For six years, Bowen has played one half of the show’s young heartthrob couple, Scarlett and Gunnar. She’s aware that, despite their many dramatic quarrels and scandalous splits throughout the seasons, fans likely want their relationship to have a fairytale ending. But not Bowen.

“People think that there’s this romance — just the idea that two people should just be okay together even if they’re completely different and one of them is developing at a completely different rate mentally and emotionally,” Bowen says. “It was interesting playing her and having her say no to Gunnar.”

The first half of the final season saw Bowen’s character repeatedly turn a cold shoulder to her most devoted suitor, and while Bowen says “Nashville” fans will get closure for Gunnar and Scarlett by the series finale , she teased that it won’t be “what everyone expects.”

“I think it’s so much more important that people actually communicate and understand one another and respect one another,” Bowen says. “[Gunnar has] shown so many times that he does not really respect her, or he’s uncomfortable with how bright a light she could be, and so I think they’re both on their own journey.”

Esten’s character, Deacon, has endured more than his fair share of blows throughout the show’s often merciless plot. Over the course of the series, Deacon has faced alcoholism, liver cancer, newfound paternity, the loss of his sister, and most notably, the loss of his longtime musical and romantic partner, Britton’s Rayna James.

“If my character was a car, the gasoline that he clearly ran on was Rayna James, and so to hear that she wouldn’t be there, it was hard to wrap my head around at first,” Esten says. “I was going through exactly what the character was going through, which is ‘How do I go on? What now?’”

Since the program began, Deacon has seldom known reprieve from hardship, and Esten says the remaining episodes will be no different. As the show comes to a close, his character must confront one of his darkest demons yet: his father, who was the catalyst for much of Deacon’s trials.

Instead of just skating to the end there, we go, no, let’s deal with the deepest wound and see if we can get through that,” Esten says. “We could do other story lines, certainly. We have the creativity to do that. But I gotta say, it seems like, if he can get through this, then that would really be a good place to end it.”

Both Esten and Bowen agree that one of the most rewarding aspects of working on a show that tackles dark psychological material is the response from viewers coping with similar situations in their daily lives.

“Storylines are not just storylines, if you do them well,” Esten says. “They are part of people’s lives, so it’s almost incumbent on you to do them as well as you can. There are people who are in recovery; there are people who are fighting cancer; there are people who just lost the one person in their life they could never imagine being without.”

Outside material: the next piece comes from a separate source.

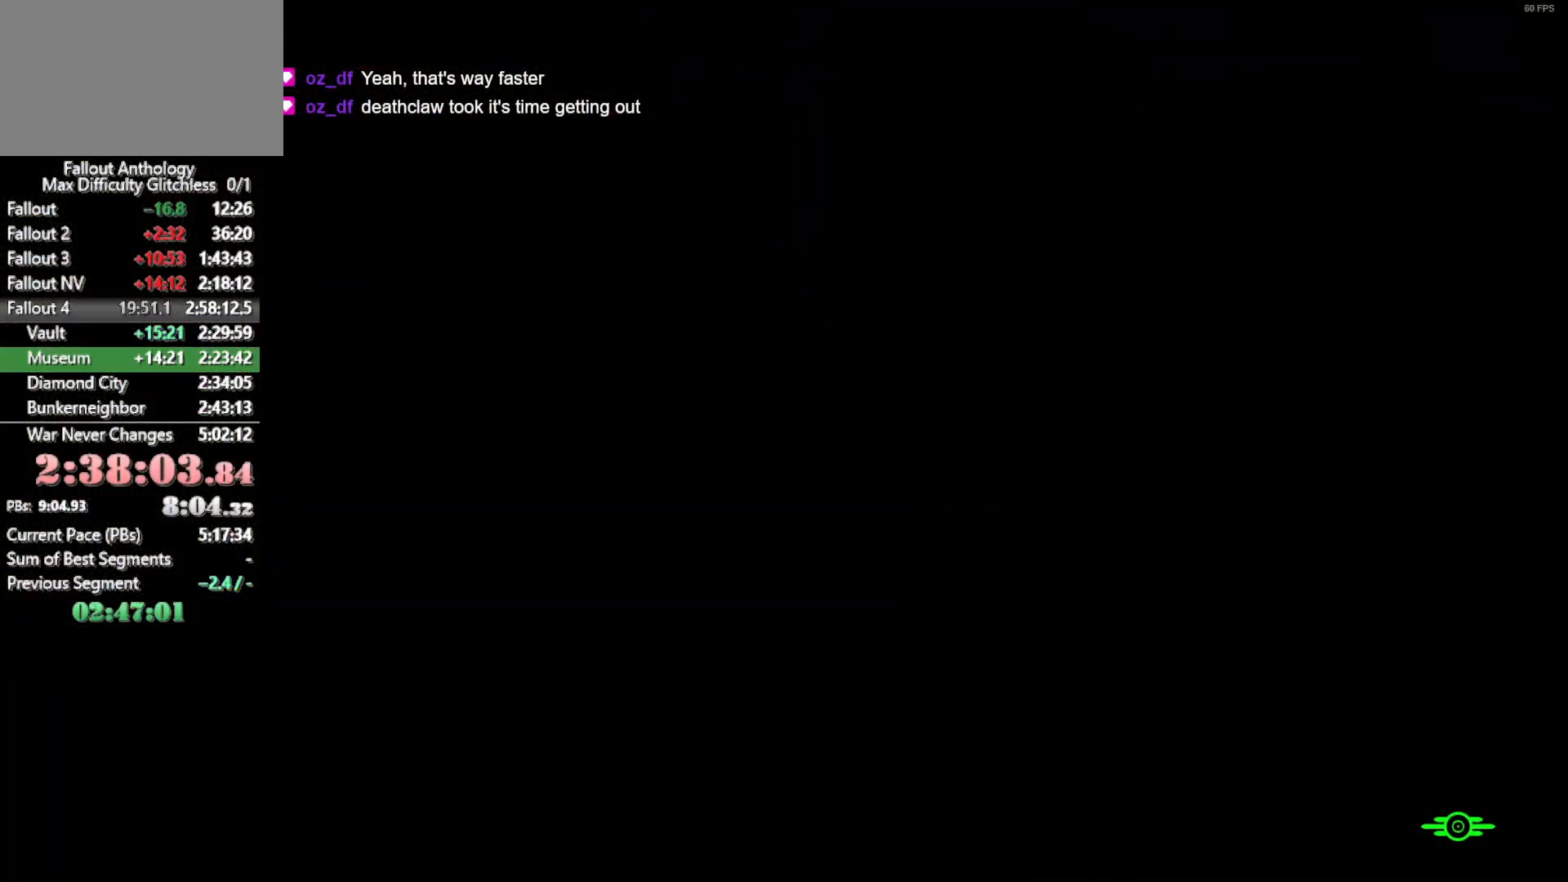
{"keys": [], "mouse": [], "events": []}
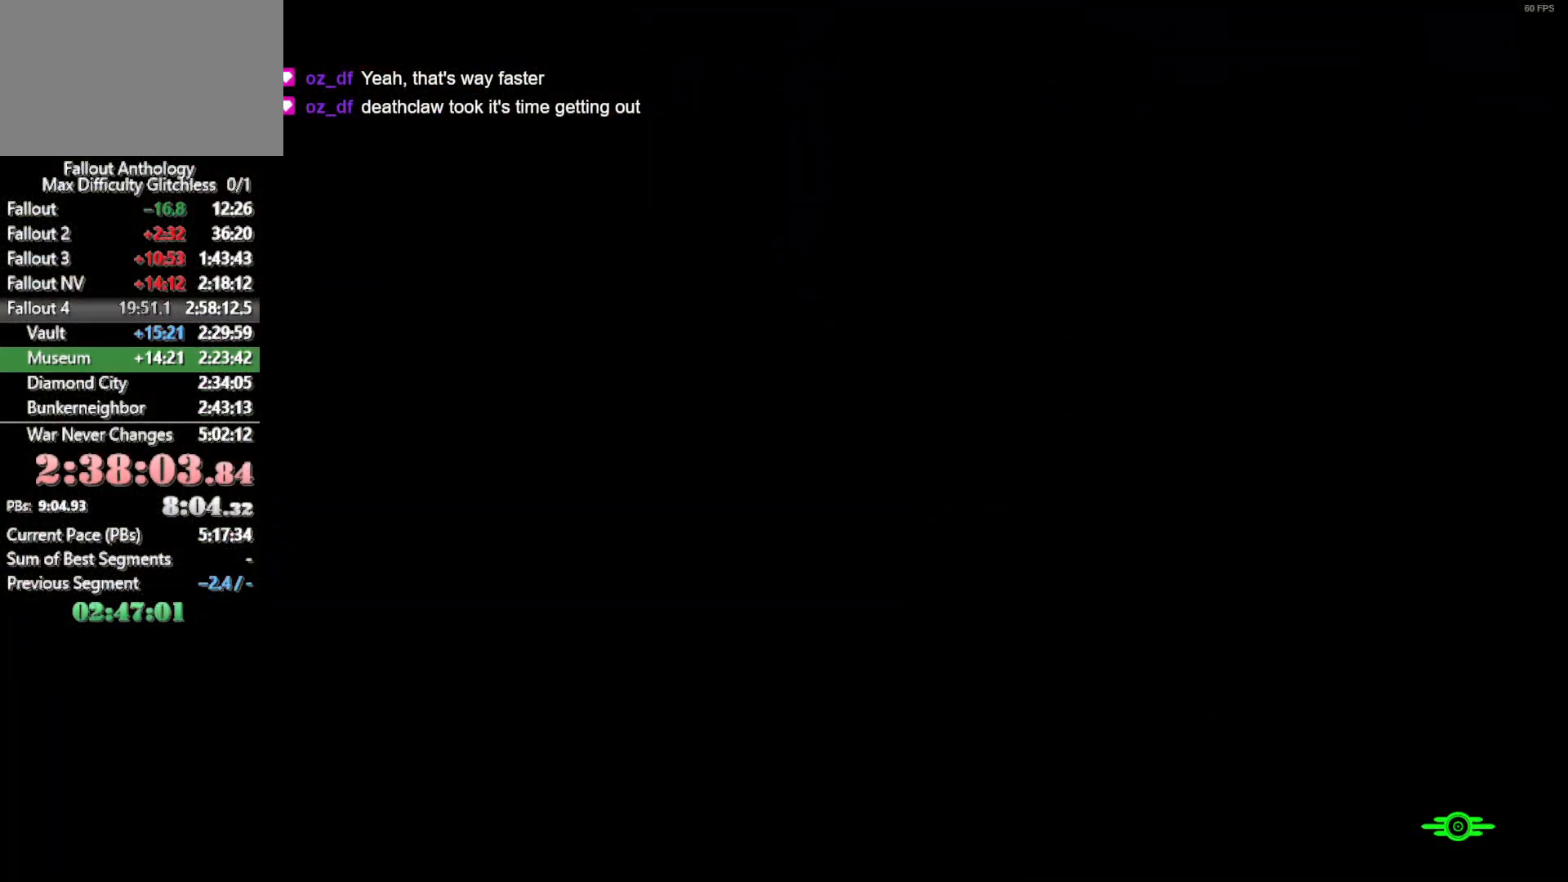
{"keys": [], "mouse": [], "events": []}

Bowen has had a similar experience through her interactions with fans who have taken inspiration from Scarlett’s journey from shrinking violet to country music superstar.

“The best part of being Scarlett is maybe helping people find the words to voice things that have frightened them for the longest time, and suddenly they’re able to confront them because of this fragile little person on television,” she says.

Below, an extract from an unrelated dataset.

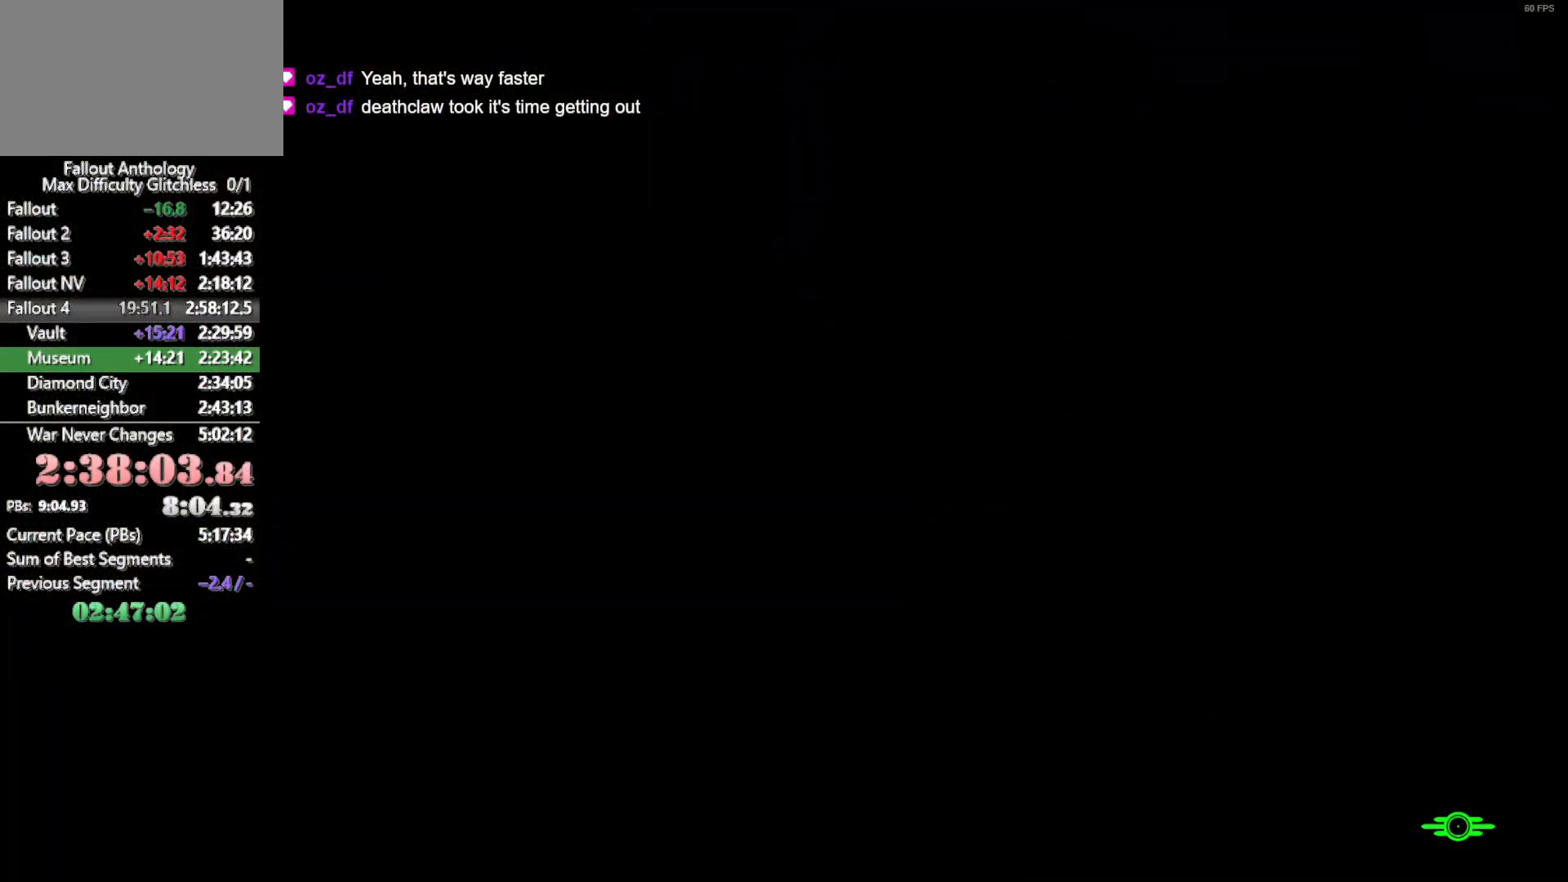
{"keys": [], "mouse": [], "events": []}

Besides the show’s hometown and the music , which both actors say have permanently shaped their lives for the better since they started, Esten and Bowen will take with them the community of actors, writers, singers, songwriters and so many more who supported one another through each hurtle the series faced, just as the characters do on the show.

“If you look back at over all the characters, yeah they all wanted that record, that chart-topping hit, that super successful band, that next album, that production company, that label,” Esten says. “But again and again, they learned that maybe what they really needed was to be there for the person that needed them.”

“Nashville” begins airing its last episodes June 7 on CMT.